Using Hamilton's parking app could send your personal data into the U.S.
The city said the app doesn't collect enough info that it feels would put users at risk
Privacy experts are raising some concerns about a parking app released by the city Hamilton in July.
The city launched the Passport Parking app to help locals "pay-by-phone" instead of waste time digging around for loose change.
"It's a joke … most apps are very privacy invasive and this one, I'm going to suggest, is no different."
Despite multiple requests for comment, Passport Parking declined to answer any specific questions, but said it was "committed to complying with all applicable data protection and privacy laws."
The city also said the app raised no major red flags and that residents shouldn't be concerned.
But the app is another example of modern technology simplifying daily routines at the expense of personal information.
Amanda McIlveen, manager of Hamilton's parking operations, said the app collects "basic" data with consent including:
- A phone number.
- A full name.
- A licence plate number.
- Credit card information.
The app can also collect a user's geolocation if they allow it, and social media information if someone interacts with the company through platforms like Facebook and Twitter.
McIlveen said the city only knows when and where someone parks, the licence plate number of the car in the spot and how much someone paid to park.
"We don't know who our users are," she said.
She added that the city introduced the app to try and help Hamilton catch up to other cities in terms of its technology without compromising residents' personal data.
Karen Louise Smith, an assistant professor in Brock University's communications, popular culture and film studies program, told CBC the wording in the policy suggests the American parent company, Passport Labs, Inc., is trying to integrate information across its apps and business.
"It's important to be aware the company develops a number of kinds of systems — things like parking, paying for parking, paying for transit — and are looking to use that data in various ways," she explained.

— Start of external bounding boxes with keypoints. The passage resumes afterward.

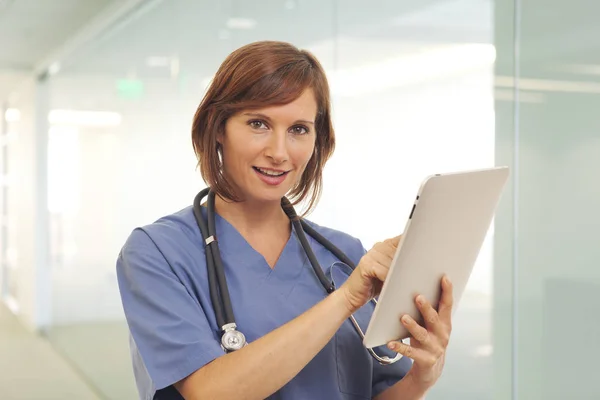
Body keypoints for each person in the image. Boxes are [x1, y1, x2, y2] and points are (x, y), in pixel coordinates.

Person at [116, 40, 454, 400]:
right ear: (218, 128)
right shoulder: (157, 253)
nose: (279, 152)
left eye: (298, 129)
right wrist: (344, 299)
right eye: (258, 123)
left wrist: (421, 377)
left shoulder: (344, 254)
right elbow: (208, 391)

"They make it very clear that your parking information and where you are might get shared with Google, potentially with other in-dash apps, music streamers and other potential partners they have."
Smith also said that although the policy is fairly standard and honest, it features some broad wording because it applies to all of the company's apps.
One example is that Passport says it may collect data about users' insurers.
"That's one piece of information I don't think is necessarily needed to pay for parking. Government doesn't need to know who your insurer is when you put money into a parking meter," Smith said.
McIlveen said that part of the policy isn't applicable to the parking app.
She also noted that the city doesn't use any other services from Passport, which reduces the scope of the policy.
User data can be stored outside Canada
"It suggests data can be transferred to the U.S. and that has been a very sensitive issue in many cases because Canadian privacy law is strong and stronger in some cases than U.S. law," Smith explained.
"I am surprised to see that it's a possibility. It's not clear why someone in the U.S. needs to know if I'm parking next to the Collective Arts Brewery."
McIlveen said while data may end up in the U.S., it didn't raise a red flag for her. She also said the city has an agreement with the company that it cannot move credit card information south of the border.
She emphasized the company is PCI compliant, which means it does not store credit card information along with the rest of personal data. It has a separate, fully encrypted server which McIlveen said means not even Passport can see the entire credit card number.
"It is not collecting any substantial data from users that I feel would put them at risk," McIlveen said.
No privacy impact assessment
One factor both Smith and Cavoukian said would be important is whether the city underwent a Privacy Impact Assessment (PIA) on the app.
McIlveen confirms that didn't happen because it "wasn't required."
She notes the app met the requirements from the city's own information technology committees and risk assessment.
"I also think we're not the first municipality to adopt Passport. Kitchener, Windsor, Sault Ste. Marie and Toronto all have either the Passport app or back-end interface," McIlveen said.
"We weren't aware of any of those municipalities doing PIAs."
She added that all of Passport's data sharing complies with Canadian law and that the legal agreement with the city forces the company to immediately notify Hamilton of any breaches.
Smith and Cavoukian also both expressed concern that the company does not respond to "Do-Not-Track" signals.
"I am concerned that it's acceptable for companies to state publicly that they're not respecting those user preferences like 'Do-Not-Track' and the kinds of privacy protections that people have designed to get users and citizens more power," Smith said.
She adds that it's up to the government to try and protect citizens' privacy online.
That being said, Smith thinks it's practical to use the apps.
"It's hard not to use," she said.
Cavoukian warns anyone using the app should "proceed with caution."
"They're saying we have the authority to do a bunch of things, some of which are true, but saying we're not liable for anything is ridiculous," she said of the app.
"Feel free to use the app as long as you realize your personal information may be captured and the time at which you were here and used it, all of that could possibly be made publicly available."